#### About this task:
Only the lines of the listing below that run from the line with "There are no reviews yet." through the line with "時給1750円+交通費一部支給" are to be set down, word for word. Pictures stay out.

#### The data:
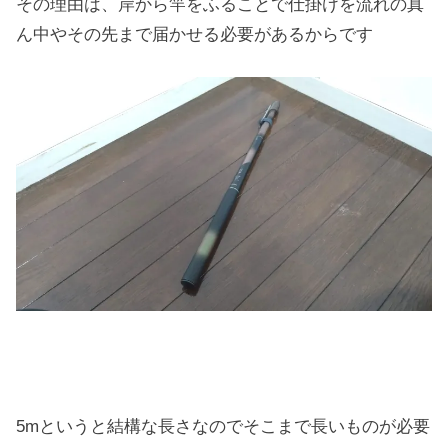
その理由は、岸から竿をふることで仕掛けを流れの真
ん中やその先まで届かせる必要があるからです
5mというと結構な長さなのでそこまで長いものが必要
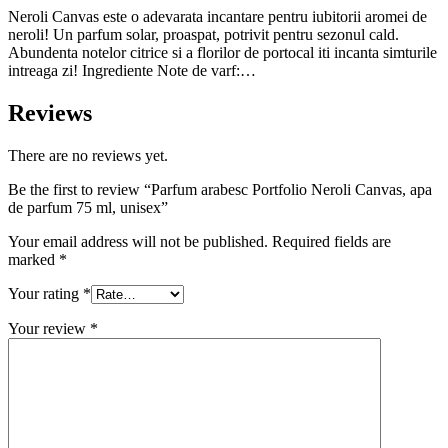
Neroli Canvas este o adevarata incantare pentru iubitorii aromei de
neroli! Un parfum solar, proaspat, potrivit pentru sezonul cald.
Abundenta notelor citrice si a florilor de portocal iti incanta simturile
intreaga zi! Ingrediente Note de varf:…
Reviews
There are no reviews yet.
Be the first to review “Parfum arabesc Portfolio Neroli Canvas, apa
de parfum 75 ml, unisex”
Your email address will not be published.
Required fields are
marked
*
Your rating
*
Your review
*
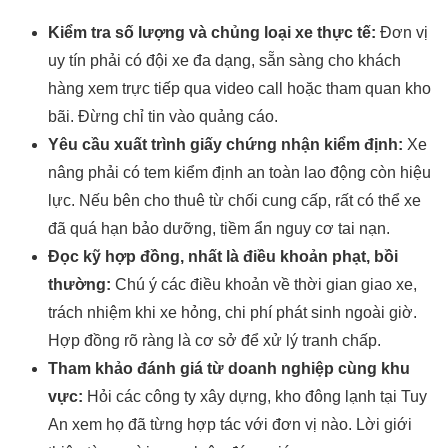
Kiểm tra số lượng và chủng loại xe thực tế:
Đơn vị
uy tín phải có đội xe đa dạng, sẵn sàng cho khách
hàng xem trực tiếp qua video call hoặc tham quan kho
bãi. Đừng chỉ tin vào quảng cáo.
Yêu cầu xuất trình giấy chứng nhận kiểm định:
Xe
nâng phải có tem kiểm định an toàn lao động còn hiệu
lực. Nếu bên cho thuê từ chối cung cấp, rất có thể xe
đã quá hạn bảo dưỡng, tiềm ẩn nguy cơ tai nạn.
Đọc kỹ hợp đồng, nhất là điều khoản phạt, bồi
thường:
Chú ý các điều khoản về thời gian giao xe,
trách nhiệm khi xe hỏng, chi phí phát sinh ngoài giờ.
Hợp đồng rõ ràng là cơ sở để xử lý tranh chấp.
Tham khảo đánh giá từ doanh nghiệp cùng khu
vực:
Hỏi các công ty xây dựng, kho đông lạnh tại Tuy
An xem họ đã từng hợp tác với đơn vị nào. Lời giới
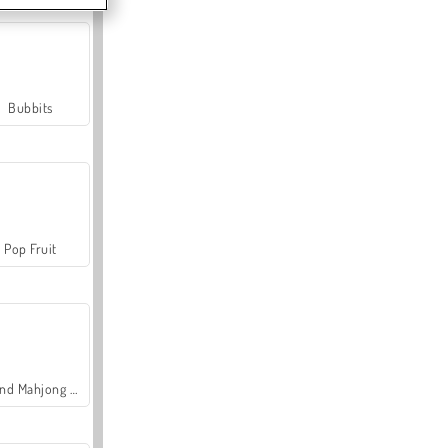
Bubbits
Pop Fruit
Grand Mahjong Connect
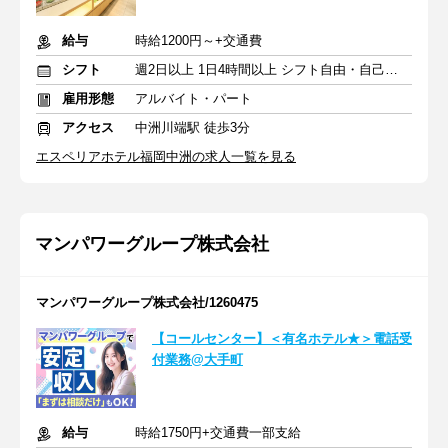
給与
時給1200円～+交通費
シフト
週2日以上 1日4時間以上 シフト自由・自己申告
雇用形態
アルバイト・パート
アクセス
中洲川端駅 徒歩3分
エスペリアホテル福岡中洲の求人一覧を見る
マンパワーグループ株式会社
マンパワーグループ株式会社/1260475
【コールセンター】＜有名ホテル★＞電話受
付業務@大手町
給与
時給1750円+交通費一部支給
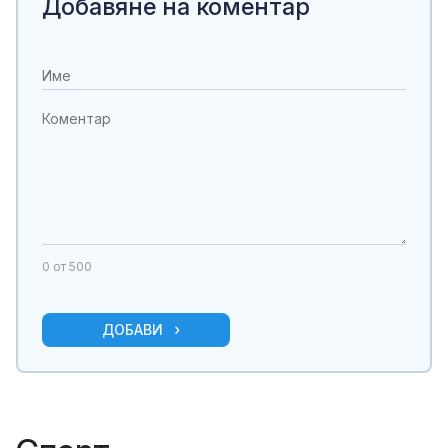
Добавяне на коментар
0
от 500
ДОБАВИ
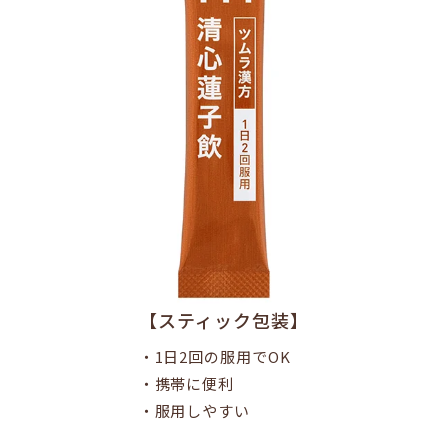
【スティック包装】
・1日2回の服用でOK
・携帯に便利
・服用しやすい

#### Task response:
There are no reviews yet.
Be the first to review “Parfum arabesc Portfolio Neroli Canvas, apa
de parfum 75 ml, unisex”
Your email address will not be published.
Required fields are
marked
*
Your rating
*
Your review
*
Kiểm tra số lượng và chủng loại xe thực tế:
Đơn vị
uy tín phải có đội xe đa dạng, sẵn sàng cho khách
hàng xem trực tiếp qua video call hoặc tham quan kho
bãi. Đừng chỉ tin vào quảng cáo.
Yêu cầu xuất trình giấy chứng nhận kiểm định:
Xe
nâng phải có tem kiểm định an toàn lao động còn hiệu
lực. Nếu bên cho thuê từ chối cung cấp, rất có thể xe
đã quá hạn bảo dưỡng, tiềm ẩn nguy cơ tai nạn.
Đọc kỹ hợp đồng, nhất là điều khoản phạt, bồi
thường:
Chú ý các điều khoản về thời gian giao xe,
trách nhiệm khi xe hỏng, chi phí phát sinh ngoài giờ.
Hợp đồng rõ ràng là cơ sở để xử lý tranh chấp.
Tham khảo đánh giá từ doanh nghiệp cùng khu
vực:
Hỏi các công ty xây dựng, kho đông lạnh tại Tuy
An xem họ đã từng hợp tác với đơn vị nào. Lời giới
Bubbits
Pop Fruit
Grand Mahjong Connect
給与
時給1200円～+交通費
シフト
週2日以上 1日4時間以上 シフト自由・自己申告
雇用形態
アルバイト・パート
アクセス
中洲川端駅 徒歩3分
エスペリアホテル福岡中洲の求人一覧を見る
マンパワーグループ株式会社
マンパワーグループ株式会社/1260475
【コールセンター】＜有名ホテル★＞電話受
付業務@大手町
給与
時給1750円+交通費一部支給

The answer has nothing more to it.